Мари Доминик. Это не доказательство!
Севинье. Доказательств у нас как раз сколько угодно. Я уж не говорю о том, что вы изливали все, что у вас накопилось на душе, Марте Эрбо. (Достает листок из папки.) «Он живет на мои деньги и еще позорит меня с моей горничной, в моем доме. О! Я его ненавижу! Как я его ненавижу! Мне кажется, я его убью своими руками…».
Мари Доминик. Мало ли что люди говорят…
Севинье. Прекрасно знаю. Тем не менее советую вам встать на путь чистосердечного признания.
Мари Доминик. Никогда! Ни за что!
Севинье. Суд присяжных всегда снисходителен к преступлениям на любовной почве. Даже если по ошибке убивают другого. Но он не проявит сочувствия к женщине, убившей своего шофера. Подумайте хорошенько! Это в ваших интересах.
Жозефа. О! О своих интересах она всегда думает!
Севинье. Любовное преступление – почти верное оправдание. Тем более, что столько смягчающих обстоятельств! Убийство же…
Мари Доминик (прерывая его). Вы меня арестуете?
Севинье. Соответствующее решение будет принято. Но советую вам признаться.
Не отвечая, она направляется к выходу в глубине комнаты.
(Опережает ее, открывает дверь и знаком подзывает полицейского, появлявшегося в первом акте.) Сержант! Пройдите с мадам в эту комнату. (Указывает на соседнюю комнату.) И не выходите из нее ни под каким видом!
Мари Доминик (вызывающе). Вы мне создаете превосходные условия для размышления. (Выходит, сопровождаемая полицейским.)
Кардиналь. Надеюсь, вы «нас» освободите сейчас же?

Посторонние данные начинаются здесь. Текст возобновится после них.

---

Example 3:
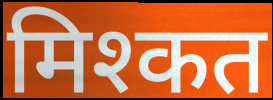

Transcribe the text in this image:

मिश्कत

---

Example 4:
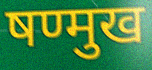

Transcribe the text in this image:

षण्मुख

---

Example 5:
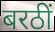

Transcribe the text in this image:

बरठीं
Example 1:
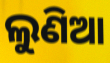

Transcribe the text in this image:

ଲୁଣିଆ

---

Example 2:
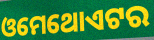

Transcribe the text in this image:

ଓମେଥୋଏଟର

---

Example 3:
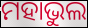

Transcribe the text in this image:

ମହାଭୁଲ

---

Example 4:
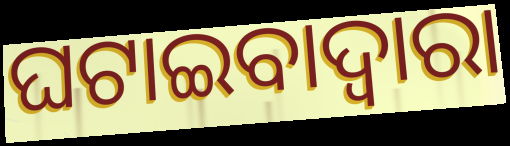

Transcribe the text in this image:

ଘଟାଇବାଦ୍ୱାରା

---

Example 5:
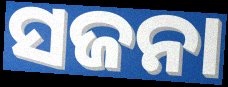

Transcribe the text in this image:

ସଜନା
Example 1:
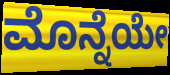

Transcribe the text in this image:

ಮೊನ್ನೆಯೇ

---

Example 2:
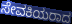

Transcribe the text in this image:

ಸೇವಕಿಯರಾದ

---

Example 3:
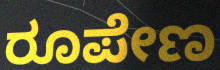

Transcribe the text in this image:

ರೂಪೇಣ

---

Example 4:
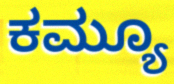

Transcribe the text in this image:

ಕಮ್ಯೂ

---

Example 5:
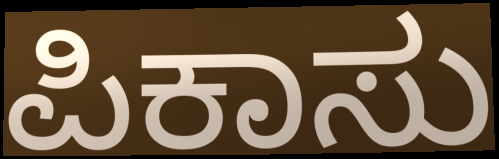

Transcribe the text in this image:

ಪಿಕಾಸು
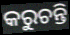
କରୁଚନ୍ତି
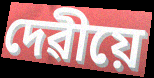
দেৱীয়ে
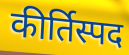
कीर्तिस्पद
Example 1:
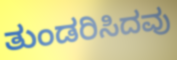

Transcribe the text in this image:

ತುಂಡರಿಸಿದವು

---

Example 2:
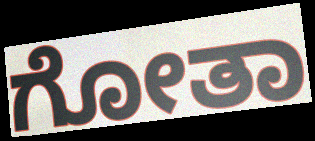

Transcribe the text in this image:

ಗೋತಾ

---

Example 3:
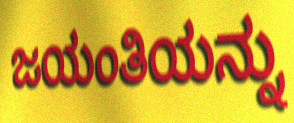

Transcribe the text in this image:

ಜಯಂತಿಯನ್ನು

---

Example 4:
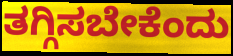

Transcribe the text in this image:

ತಗ್ಗಿಸಬೇಕೆಂದು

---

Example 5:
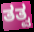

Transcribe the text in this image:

ತತ್ವ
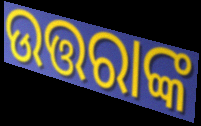
ଉତ୍ତରାଙ୍କ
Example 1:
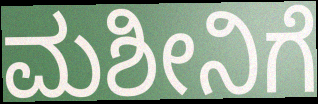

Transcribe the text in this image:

ಮಶೀನಿಗೆ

Севинье. Лично я – да. Вот мой ордер.
Жозефа (кричит). Я свободна?
Севинье. Почти. Мсье Морестан сейчас отнесет это на подпись прокурору. Предполагаю, что он не будет оспаривать мое решение. Вас отвезут в Рокеты, а оттуда выпустят на свободу.

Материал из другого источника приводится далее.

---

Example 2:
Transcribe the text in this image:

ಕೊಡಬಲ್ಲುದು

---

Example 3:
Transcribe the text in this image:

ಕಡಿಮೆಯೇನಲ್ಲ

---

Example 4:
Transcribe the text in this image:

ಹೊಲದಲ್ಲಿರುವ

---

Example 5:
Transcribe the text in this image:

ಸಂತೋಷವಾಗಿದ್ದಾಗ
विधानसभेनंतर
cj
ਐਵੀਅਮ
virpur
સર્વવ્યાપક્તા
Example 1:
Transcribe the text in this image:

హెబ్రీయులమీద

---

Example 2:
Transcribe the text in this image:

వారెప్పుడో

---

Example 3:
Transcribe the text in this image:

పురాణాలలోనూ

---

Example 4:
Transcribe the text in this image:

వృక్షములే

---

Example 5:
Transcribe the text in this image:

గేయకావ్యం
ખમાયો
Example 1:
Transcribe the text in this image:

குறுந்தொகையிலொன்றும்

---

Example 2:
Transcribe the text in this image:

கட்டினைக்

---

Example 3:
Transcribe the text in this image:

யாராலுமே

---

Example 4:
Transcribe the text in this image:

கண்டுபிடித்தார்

Морестан. Сердце мое чует, что в прокуратуре не все будет гладко.
Кардиналь (готовый к бою). Хотел бы я посмотреть. (Морестану.) Я иду с вами. И уверяю вас, что не позволю им обвести нас вокруг пальца.
Кардиналь и Морестан выходят.
Жозефа (к Севинье). Браво! Это не комплимент, но вы вершите правосудие по высшему классу!
Севинье. Спасибо!
Жозефа. А мадам хитра-а! Да только не на того напала! Нашла коса на камень! С моего места в первом ряду впечатление было потрясающее!
Севинье (с улыбкой). Да.
Жозефа. Одна проблема – кто мне теперь напишет характеристику с последнего места работы?
Севинье (заметив, что Морестан забыл ордер). Ох! Главное забыл! (Полицейскому.) Догоните их, пожалуйста, и отдайте им это. Комната двенадцать. И принесите сюда, как только прокурор подпишет.
Полицейский. Слушаюсь, господин следователь.
Севинье. Быстрее, пожалуйста.
Полицейский выходит.
Жозефа. Вы не боитесь остаться наедине со мной?